▸ **MATERIAL TO PROCESS**
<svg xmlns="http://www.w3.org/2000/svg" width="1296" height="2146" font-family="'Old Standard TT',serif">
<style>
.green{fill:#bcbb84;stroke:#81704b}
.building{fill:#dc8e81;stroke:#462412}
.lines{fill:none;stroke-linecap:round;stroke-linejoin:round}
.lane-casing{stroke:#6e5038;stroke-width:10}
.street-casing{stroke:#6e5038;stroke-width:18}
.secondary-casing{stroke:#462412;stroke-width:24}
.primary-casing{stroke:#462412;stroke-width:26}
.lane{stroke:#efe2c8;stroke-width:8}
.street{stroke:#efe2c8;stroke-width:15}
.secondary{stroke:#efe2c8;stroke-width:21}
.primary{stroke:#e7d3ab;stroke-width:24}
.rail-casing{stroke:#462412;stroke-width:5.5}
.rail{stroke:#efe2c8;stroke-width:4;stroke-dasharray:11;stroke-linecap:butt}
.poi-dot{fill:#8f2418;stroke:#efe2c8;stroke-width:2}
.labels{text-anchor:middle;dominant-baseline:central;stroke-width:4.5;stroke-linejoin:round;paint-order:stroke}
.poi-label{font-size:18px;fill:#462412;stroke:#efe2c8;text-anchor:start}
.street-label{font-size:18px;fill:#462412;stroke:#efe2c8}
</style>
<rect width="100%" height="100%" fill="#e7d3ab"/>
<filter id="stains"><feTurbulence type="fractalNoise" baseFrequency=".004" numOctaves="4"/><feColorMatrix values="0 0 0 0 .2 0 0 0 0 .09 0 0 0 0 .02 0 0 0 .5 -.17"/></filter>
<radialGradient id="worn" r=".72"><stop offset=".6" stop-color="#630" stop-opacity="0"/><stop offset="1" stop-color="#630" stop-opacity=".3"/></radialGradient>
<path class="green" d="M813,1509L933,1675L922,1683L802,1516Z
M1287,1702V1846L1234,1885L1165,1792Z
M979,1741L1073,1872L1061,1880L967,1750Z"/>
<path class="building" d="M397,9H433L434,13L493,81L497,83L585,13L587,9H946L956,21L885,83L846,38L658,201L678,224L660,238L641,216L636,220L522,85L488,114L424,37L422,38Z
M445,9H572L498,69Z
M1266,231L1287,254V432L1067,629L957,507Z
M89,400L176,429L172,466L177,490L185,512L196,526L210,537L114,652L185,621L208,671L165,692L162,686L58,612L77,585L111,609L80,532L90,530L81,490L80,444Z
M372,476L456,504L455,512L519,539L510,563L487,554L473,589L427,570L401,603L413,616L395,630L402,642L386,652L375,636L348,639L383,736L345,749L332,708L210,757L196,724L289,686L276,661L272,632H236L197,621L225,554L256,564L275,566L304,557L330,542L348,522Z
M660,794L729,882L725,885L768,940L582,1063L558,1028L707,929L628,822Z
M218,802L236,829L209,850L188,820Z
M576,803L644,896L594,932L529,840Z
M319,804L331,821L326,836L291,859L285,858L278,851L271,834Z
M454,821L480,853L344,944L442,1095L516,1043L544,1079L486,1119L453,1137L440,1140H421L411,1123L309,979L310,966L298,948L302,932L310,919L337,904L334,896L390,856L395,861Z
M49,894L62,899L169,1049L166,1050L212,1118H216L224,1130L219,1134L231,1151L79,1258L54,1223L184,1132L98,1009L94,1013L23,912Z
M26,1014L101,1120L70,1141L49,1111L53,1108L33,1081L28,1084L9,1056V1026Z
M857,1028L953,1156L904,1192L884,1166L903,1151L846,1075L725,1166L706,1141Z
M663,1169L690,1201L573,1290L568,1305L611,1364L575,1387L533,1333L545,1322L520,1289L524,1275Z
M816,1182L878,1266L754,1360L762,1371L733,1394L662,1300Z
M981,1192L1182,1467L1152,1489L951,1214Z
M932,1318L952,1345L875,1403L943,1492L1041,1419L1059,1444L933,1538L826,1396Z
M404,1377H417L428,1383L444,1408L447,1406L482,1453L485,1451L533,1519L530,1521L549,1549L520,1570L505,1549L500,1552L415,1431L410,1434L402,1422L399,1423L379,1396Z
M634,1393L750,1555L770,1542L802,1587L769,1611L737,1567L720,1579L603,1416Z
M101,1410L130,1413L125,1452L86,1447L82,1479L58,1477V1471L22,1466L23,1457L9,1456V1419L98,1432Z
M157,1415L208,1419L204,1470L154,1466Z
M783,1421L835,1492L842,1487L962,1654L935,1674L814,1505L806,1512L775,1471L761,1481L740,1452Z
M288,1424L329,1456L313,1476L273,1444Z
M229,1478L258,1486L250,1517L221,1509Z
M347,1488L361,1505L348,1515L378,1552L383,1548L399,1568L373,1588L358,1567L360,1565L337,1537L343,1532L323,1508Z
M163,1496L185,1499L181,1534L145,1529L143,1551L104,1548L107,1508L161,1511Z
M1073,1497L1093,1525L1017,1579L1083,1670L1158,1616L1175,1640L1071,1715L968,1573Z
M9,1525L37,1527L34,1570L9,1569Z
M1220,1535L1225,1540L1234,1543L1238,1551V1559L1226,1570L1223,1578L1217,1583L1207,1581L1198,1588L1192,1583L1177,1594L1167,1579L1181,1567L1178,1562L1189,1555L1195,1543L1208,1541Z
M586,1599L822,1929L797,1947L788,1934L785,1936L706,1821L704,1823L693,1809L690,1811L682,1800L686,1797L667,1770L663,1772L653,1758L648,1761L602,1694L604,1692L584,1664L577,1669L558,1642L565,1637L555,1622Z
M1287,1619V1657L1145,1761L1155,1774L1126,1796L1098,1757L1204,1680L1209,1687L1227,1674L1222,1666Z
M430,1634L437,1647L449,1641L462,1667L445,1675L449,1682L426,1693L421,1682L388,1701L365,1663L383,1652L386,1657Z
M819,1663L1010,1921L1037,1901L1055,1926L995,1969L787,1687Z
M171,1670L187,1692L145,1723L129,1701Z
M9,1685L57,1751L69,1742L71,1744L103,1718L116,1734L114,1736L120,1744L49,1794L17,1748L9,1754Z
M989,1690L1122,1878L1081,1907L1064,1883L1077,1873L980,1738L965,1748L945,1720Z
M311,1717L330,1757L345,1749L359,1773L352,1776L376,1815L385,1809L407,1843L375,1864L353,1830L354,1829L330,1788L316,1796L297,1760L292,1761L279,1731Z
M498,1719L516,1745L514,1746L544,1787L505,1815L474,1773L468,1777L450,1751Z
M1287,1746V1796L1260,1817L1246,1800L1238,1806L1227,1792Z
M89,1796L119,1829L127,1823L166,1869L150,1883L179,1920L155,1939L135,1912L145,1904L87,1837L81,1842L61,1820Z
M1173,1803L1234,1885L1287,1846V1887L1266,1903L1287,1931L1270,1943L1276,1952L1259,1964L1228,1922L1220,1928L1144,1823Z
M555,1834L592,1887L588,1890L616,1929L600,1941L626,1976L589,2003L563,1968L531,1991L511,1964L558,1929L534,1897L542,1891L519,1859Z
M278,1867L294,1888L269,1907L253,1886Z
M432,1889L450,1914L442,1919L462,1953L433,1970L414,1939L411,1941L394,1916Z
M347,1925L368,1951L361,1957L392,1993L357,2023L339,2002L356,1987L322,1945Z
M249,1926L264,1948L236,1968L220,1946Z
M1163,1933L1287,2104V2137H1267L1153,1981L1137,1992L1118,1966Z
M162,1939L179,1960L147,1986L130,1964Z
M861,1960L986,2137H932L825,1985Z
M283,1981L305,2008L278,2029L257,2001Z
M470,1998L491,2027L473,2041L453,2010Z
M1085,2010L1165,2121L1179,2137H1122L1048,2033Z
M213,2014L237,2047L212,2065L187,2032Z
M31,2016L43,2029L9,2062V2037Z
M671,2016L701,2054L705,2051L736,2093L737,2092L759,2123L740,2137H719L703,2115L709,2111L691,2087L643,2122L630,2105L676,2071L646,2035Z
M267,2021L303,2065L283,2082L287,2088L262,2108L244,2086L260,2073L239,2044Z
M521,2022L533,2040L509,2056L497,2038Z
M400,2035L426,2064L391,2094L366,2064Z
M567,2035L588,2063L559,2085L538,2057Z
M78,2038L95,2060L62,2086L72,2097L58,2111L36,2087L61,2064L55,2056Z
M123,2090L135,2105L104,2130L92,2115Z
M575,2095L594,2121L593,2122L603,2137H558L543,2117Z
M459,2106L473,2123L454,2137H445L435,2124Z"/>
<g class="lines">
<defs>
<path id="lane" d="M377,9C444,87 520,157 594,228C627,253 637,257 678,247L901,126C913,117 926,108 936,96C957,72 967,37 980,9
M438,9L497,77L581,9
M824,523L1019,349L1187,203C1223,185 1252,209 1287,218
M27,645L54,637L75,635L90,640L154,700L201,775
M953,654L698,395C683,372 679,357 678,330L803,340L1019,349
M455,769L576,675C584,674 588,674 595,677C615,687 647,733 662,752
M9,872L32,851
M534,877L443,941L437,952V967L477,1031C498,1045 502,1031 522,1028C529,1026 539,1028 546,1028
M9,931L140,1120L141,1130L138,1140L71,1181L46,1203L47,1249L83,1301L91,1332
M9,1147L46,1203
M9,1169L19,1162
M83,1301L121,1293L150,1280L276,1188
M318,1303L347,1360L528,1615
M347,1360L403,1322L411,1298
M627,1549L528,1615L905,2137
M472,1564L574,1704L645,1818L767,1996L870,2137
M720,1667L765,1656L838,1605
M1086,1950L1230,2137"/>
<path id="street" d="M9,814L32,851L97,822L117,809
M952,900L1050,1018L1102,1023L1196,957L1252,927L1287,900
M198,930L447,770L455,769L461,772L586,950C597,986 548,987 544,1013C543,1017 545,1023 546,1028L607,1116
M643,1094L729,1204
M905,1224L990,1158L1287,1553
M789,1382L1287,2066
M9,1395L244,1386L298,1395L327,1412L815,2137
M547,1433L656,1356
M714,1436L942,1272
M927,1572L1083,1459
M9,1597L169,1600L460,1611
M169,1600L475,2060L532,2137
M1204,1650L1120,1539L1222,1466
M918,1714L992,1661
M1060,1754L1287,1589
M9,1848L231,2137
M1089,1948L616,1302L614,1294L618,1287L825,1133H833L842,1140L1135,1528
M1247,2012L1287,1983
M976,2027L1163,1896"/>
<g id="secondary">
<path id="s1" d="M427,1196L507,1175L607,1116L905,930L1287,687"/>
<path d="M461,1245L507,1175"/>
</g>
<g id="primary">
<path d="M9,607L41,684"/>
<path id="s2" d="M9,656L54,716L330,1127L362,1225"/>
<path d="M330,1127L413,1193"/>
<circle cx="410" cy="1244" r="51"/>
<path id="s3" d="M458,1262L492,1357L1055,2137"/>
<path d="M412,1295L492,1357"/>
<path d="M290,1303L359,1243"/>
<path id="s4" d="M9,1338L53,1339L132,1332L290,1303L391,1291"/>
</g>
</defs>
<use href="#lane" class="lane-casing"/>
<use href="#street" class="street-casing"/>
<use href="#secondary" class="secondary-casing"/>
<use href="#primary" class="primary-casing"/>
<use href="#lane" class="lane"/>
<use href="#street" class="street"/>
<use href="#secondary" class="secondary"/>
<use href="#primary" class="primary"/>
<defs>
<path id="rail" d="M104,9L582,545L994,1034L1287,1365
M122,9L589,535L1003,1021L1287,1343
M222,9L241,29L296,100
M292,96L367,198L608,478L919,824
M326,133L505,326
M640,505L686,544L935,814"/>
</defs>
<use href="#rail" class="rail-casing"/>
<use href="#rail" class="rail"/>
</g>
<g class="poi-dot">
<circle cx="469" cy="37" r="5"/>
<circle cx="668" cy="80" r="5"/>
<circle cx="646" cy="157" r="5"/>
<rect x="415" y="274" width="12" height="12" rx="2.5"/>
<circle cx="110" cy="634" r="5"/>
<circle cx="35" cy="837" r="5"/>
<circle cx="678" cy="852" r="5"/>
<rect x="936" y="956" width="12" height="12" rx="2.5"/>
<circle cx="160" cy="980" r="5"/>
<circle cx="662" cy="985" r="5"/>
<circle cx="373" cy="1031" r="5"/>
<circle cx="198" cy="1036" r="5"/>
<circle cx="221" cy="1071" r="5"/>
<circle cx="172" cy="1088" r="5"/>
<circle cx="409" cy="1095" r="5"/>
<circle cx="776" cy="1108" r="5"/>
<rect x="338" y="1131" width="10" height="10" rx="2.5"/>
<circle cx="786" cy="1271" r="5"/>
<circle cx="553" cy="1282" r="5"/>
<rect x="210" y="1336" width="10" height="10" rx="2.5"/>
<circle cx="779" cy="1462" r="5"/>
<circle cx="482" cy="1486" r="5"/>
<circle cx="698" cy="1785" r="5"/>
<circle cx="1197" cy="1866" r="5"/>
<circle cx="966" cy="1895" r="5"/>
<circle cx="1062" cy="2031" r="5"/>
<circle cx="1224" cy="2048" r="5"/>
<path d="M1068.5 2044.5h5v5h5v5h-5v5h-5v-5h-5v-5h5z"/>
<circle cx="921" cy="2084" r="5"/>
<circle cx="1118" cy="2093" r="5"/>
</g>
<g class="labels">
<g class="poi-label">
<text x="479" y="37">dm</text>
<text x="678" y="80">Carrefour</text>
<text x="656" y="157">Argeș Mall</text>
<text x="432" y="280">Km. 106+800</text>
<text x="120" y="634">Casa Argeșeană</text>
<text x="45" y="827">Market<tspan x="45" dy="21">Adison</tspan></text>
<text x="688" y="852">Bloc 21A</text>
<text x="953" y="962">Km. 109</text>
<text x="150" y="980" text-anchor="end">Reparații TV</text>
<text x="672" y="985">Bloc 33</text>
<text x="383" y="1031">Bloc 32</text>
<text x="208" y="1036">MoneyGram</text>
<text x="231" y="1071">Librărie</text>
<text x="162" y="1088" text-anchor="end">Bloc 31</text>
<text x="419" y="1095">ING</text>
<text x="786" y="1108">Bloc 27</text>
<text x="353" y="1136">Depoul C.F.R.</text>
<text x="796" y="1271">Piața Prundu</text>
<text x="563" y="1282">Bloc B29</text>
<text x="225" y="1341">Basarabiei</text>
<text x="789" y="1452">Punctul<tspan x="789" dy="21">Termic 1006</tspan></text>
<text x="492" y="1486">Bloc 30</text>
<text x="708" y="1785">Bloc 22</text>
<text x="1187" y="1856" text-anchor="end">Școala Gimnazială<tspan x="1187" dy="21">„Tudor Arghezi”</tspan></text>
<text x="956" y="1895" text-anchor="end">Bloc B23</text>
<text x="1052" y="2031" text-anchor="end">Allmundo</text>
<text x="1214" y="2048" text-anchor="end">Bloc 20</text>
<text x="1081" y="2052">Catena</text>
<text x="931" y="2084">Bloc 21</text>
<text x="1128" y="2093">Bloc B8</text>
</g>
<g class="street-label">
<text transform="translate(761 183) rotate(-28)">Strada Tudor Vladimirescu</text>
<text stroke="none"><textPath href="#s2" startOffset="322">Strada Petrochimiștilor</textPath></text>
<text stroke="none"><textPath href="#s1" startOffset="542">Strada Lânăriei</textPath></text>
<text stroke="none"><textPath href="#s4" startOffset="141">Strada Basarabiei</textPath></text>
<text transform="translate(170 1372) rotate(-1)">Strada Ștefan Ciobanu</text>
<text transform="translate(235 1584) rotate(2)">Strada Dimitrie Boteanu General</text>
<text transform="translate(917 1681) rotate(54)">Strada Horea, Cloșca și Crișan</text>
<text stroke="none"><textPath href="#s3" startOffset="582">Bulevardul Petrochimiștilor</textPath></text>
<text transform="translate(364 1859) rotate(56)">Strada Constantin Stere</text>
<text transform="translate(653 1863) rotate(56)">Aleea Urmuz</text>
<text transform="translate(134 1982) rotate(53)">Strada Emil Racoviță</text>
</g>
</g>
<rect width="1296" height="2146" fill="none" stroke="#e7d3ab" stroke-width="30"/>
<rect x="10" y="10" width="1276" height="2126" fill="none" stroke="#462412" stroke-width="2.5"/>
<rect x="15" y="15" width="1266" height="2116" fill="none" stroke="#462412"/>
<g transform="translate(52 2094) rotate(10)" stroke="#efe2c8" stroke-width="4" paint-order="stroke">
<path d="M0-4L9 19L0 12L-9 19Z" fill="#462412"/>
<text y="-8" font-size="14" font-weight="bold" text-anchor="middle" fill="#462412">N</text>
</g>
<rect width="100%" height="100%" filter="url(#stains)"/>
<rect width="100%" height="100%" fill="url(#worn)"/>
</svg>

▸ **EXERCISE INSTRUCTIONS**
Using only the data above, copy out the lines that include the word "Tudor".

▸ **EXPECTED ANSWER**
<text x="1187" y="1856" text-anchor="end">Școala Gimnazială<tspan x="1187" dy="21">„Tudor Arghezi”</tspan></text>
<text transform="translate(761 183) rotate(-28)">Strada Tudor Vladimirescu</text>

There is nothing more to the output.